━━ TRECHO DO TEXTO

A direita ainda acha que é mera questão de inveja, mas não: quem pede guilhotina para rico não tem a menor inveja dessas coisas – muito pelo contrário, tem repulsa mesmo. Claro, há indignação seletiva, lavagem cerebral proto-marxista, incômodo devido à pobreza e à desigualdade brasileiras, assim como também há uma crítica à educação dos filhos, mas o caso é mais profundo que isso: é sobre ética e estética.
Sentir ódio, raiva, inveja ou admiração por um estilo ou por outro é natural. Mas uma sociedade que se guia apenas pelos instintos naturais é bárbara
“Estética” não é uma mera questão de estilo e aparência; ela é reflexo da “ética” – curiosamente, apesar de as raízes gregas serem diferentes, reparem como em português e em alguns outros idiomas um termo está embutido no outro. Pelo estilo, geralmente, entende-se qual a ética das pessoas.

━━━━
━━ REGISTROS DE DADOS

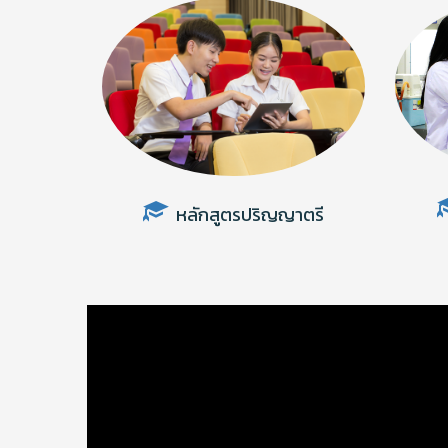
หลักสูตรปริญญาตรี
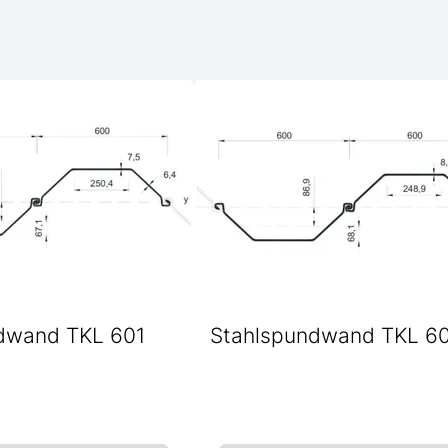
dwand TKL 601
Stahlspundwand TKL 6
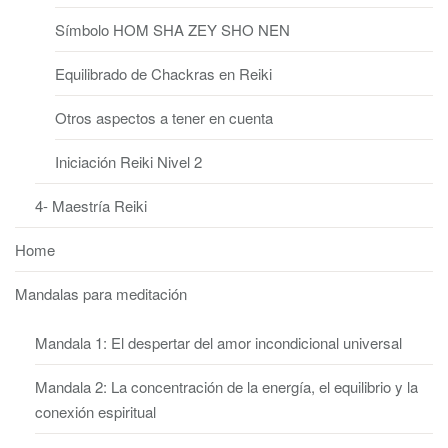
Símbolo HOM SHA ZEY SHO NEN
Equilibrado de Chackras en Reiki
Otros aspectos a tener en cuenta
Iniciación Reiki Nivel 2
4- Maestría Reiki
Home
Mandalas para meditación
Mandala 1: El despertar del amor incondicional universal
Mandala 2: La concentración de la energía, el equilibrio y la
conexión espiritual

━━━━

• INSTRUÇÕES DO EXERCÍCIO
Liste os sentimentos que o texto sobre ética e estética aponta como naturais diante de um estilo.

• RESPOSTA À TAREFA
Ódio, raiva, inveja e admiração.